▶ _Source material_:
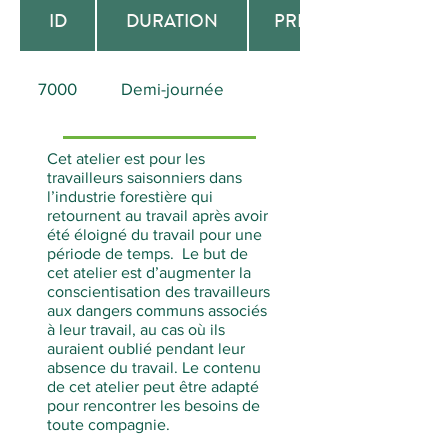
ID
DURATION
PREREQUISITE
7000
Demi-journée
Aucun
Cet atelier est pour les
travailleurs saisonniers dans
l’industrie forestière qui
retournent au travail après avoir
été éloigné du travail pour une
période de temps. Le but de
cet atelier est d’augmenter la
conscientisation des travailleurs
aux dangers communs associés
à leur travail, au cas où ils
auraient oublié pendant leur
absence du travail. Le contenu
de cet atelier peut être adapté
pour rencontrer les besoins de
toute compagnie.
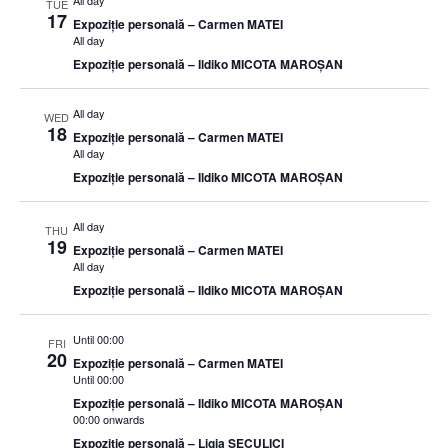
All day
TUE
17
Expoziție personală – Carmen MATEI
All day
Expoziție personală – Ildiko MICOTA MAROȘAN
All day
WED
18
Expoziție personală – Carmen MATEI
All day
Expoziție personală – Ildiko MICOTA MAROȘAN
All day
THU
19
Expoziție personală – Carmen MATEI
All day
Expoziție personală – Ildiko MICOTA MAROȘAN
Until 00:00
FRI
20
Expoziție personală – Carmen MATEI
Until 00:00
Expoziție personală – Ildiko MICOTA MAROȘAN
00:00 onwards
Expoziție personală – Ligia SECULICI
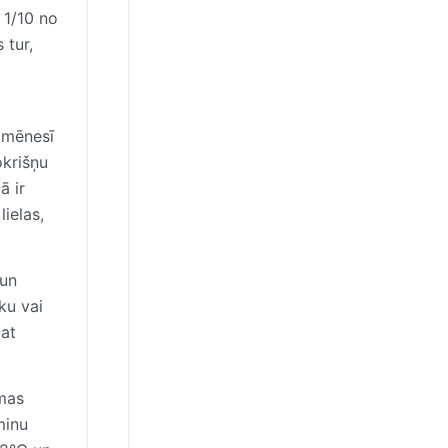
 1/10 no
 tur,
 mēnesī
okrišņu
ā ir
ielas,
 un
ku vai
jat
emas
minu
--
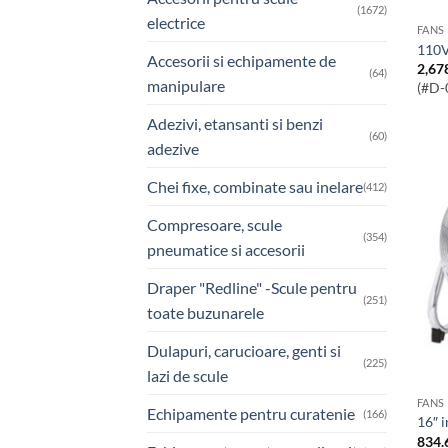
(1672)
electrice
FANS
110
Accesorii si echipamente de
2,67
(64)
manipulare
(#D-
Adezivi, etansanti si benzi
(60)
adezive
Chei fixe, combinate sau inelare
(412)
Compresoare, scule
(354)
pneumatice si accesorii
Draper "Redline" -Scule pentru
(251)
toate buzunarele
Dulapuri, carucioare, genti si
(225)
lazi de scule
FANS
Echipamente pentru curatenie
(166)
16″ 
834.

▶ _Task goal_: Which lines of the listing contain the word "pentru"? Copy each of them.

▶ _Answer to this task_:
Draper "Redline" -Scule pentru
Echipamente pentru curatenie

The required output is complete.